Task to carry out: Set out word for word the line that contains "For every layout" and each line after it, through the end of the data below, but exclude the pictures.

**** Given data ****

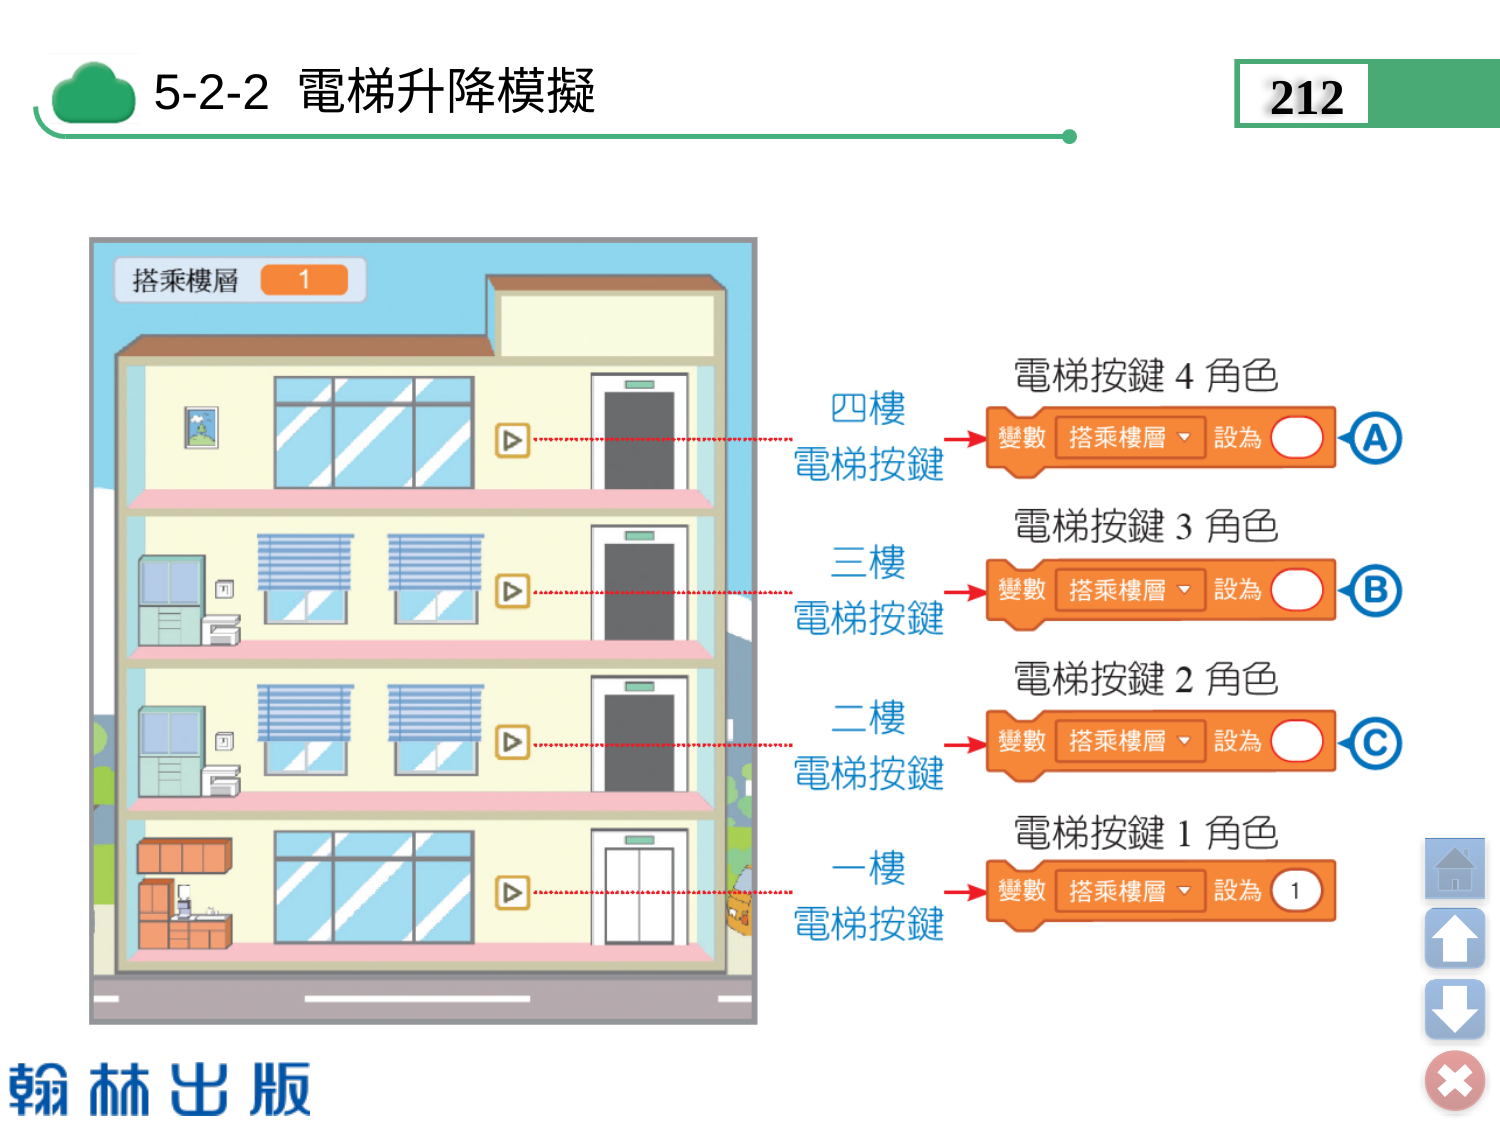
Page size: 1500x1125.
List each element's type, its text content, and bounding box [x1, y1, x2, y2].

picture [88, 235, 1412, 1026]
picture [9, 1062, 310, 1116]
picture [0, 53, 1500, 144]
text_box 212 [1246, 64, 1369, 125]
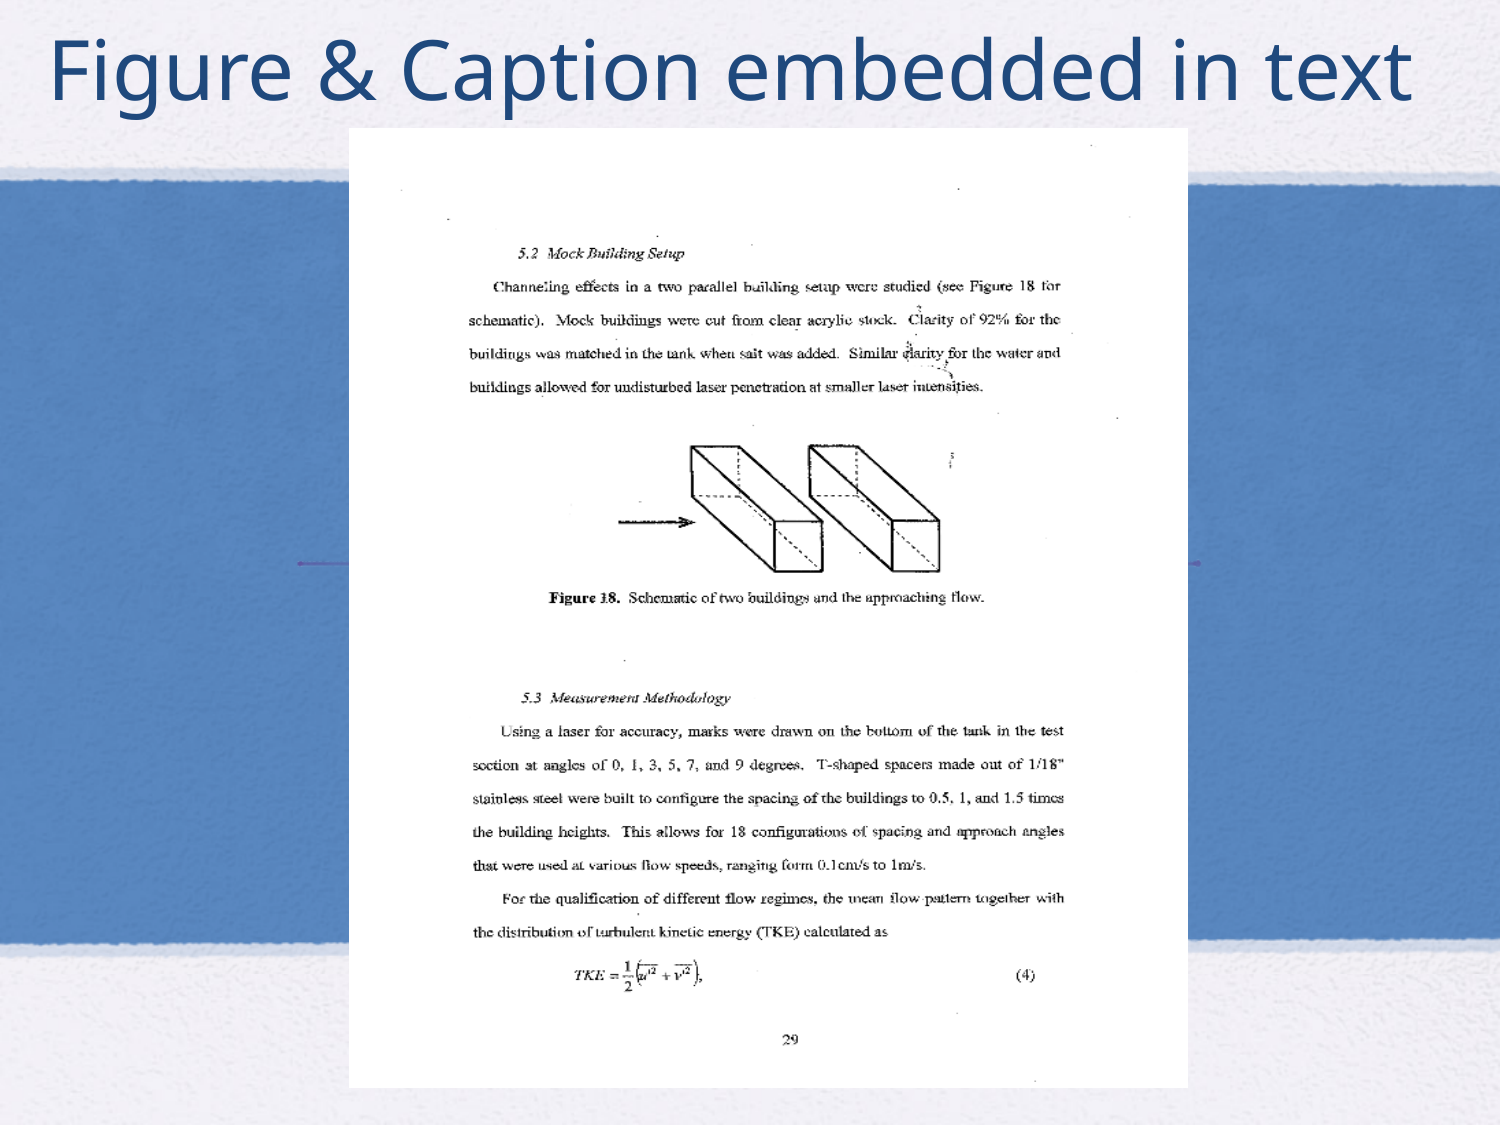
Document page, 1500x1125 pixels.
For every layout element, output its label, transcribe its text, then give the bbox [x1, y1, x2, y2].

picture [0, 0, 1500, 1125]
title Figure & Caption embedded in text [0, 37, 1463, 125]
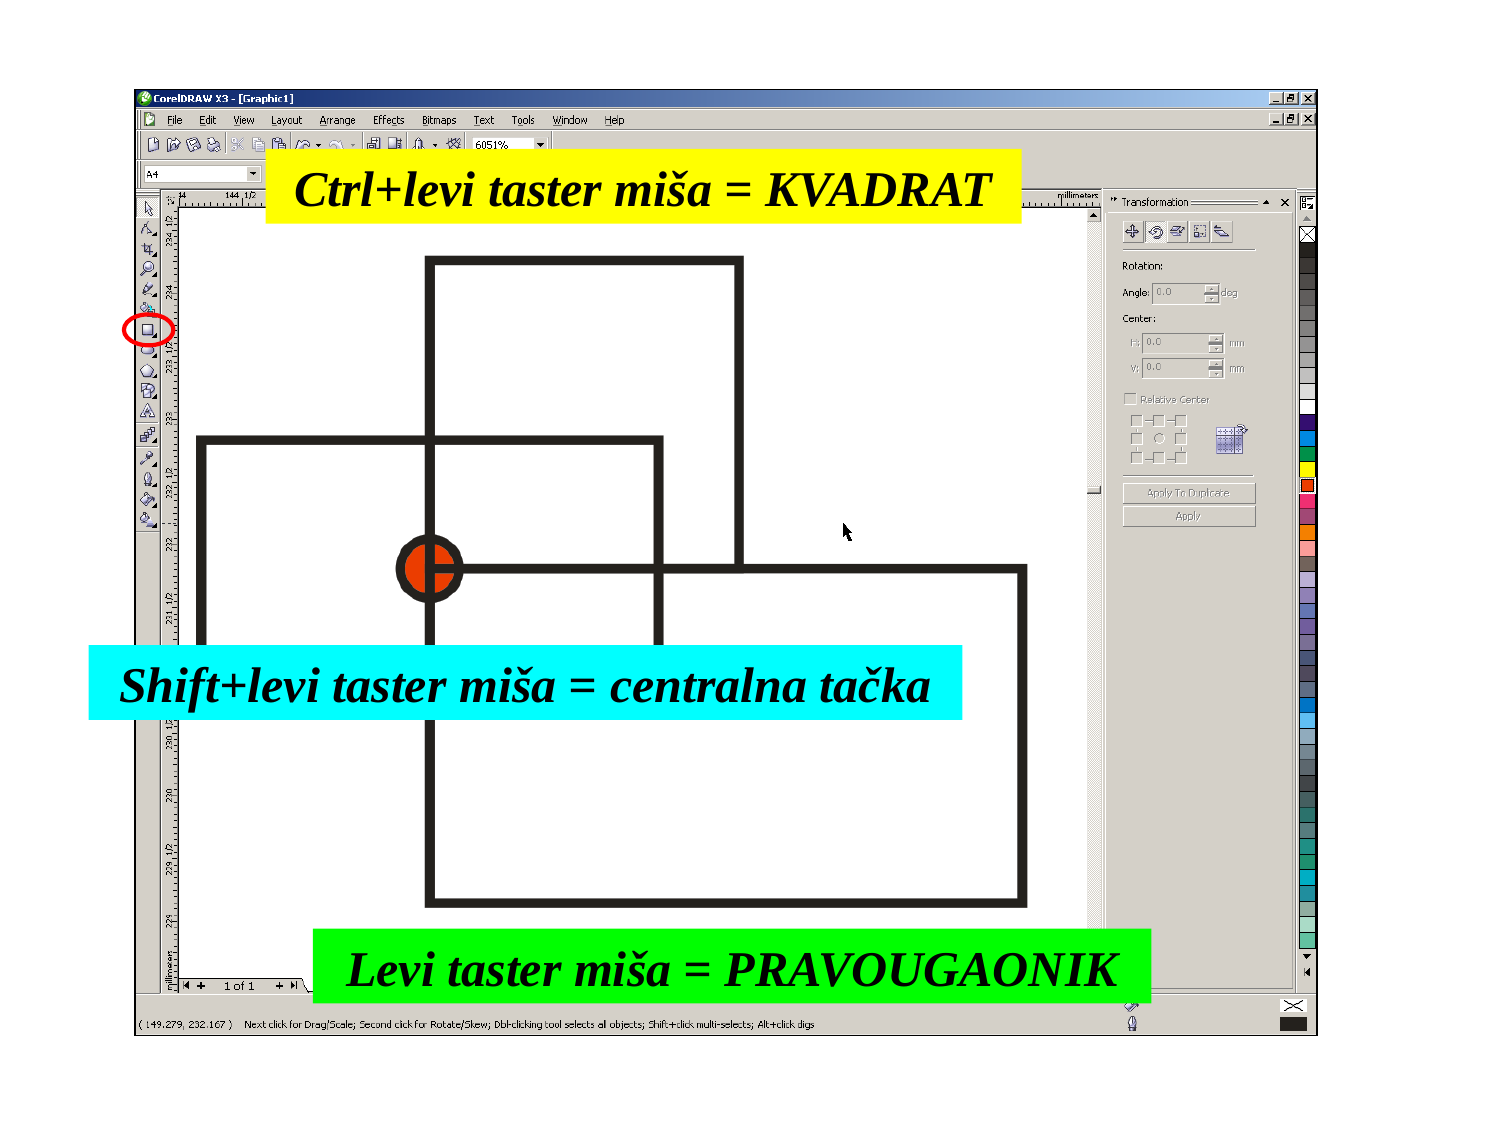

****

Your response:
For every layout element, output its label, transcribe its text, then give the bbox [x1, y1, x2, y2].

picture [0, 0, 1500, 1125]
title Figure & Caption embedded in text [0, 37, 1463, 125]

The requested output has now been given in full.